Of the 242 people who took the survey, 73.6% provided valid responses. As risk or cost increased or the patient, respondents were less likely to agree to the less effective treatment suggested by the parent (P < .001). Over half of the respondents agreed to provide treatment that had an absolute increased risk of death if the increase was less than 5% and if the cost increase was under $500 (United States currency). Respondents were more likely to entertain requests if they were made from a religious stance (P < .001).
When existing ethical frameworks were used on the provided case, results were ambiguous. The researchers observed obvious inconsistencies between the theoretical and empirical results from the survey.

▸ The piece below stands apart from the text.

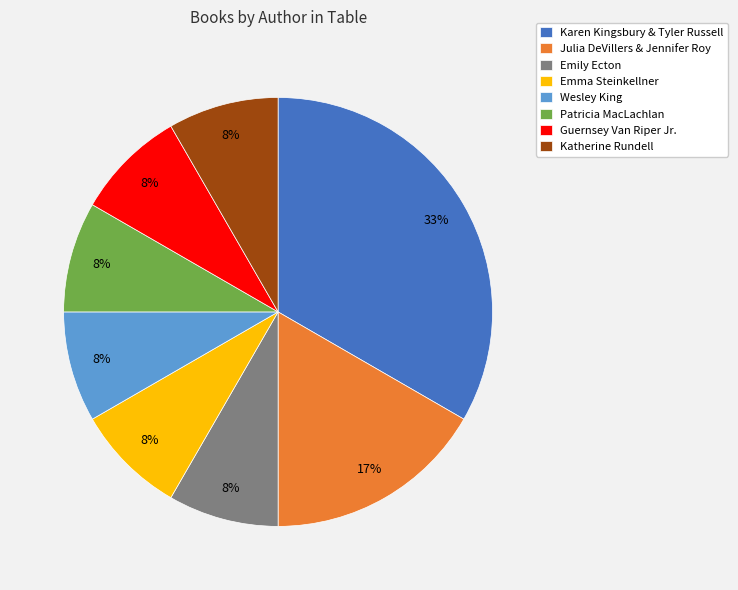

How many segments does this pie chart have?

8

“Although some differences were statistically significant, respondents’ opinions in our survey were divided between agreement and disagreement for all questions,” Wilkinson and colleagues wrote. “Even for the most serious of risks — disability and a large increased risk of death — a relatively large proportion of the cohort supported parents’ request, showing a striking willingness to allow parents to make decisions that risked harm to their children … This is notably different from norms in clinical practice.” – by Katherine Bortz
Disclosure: The authors report no financial disclosures.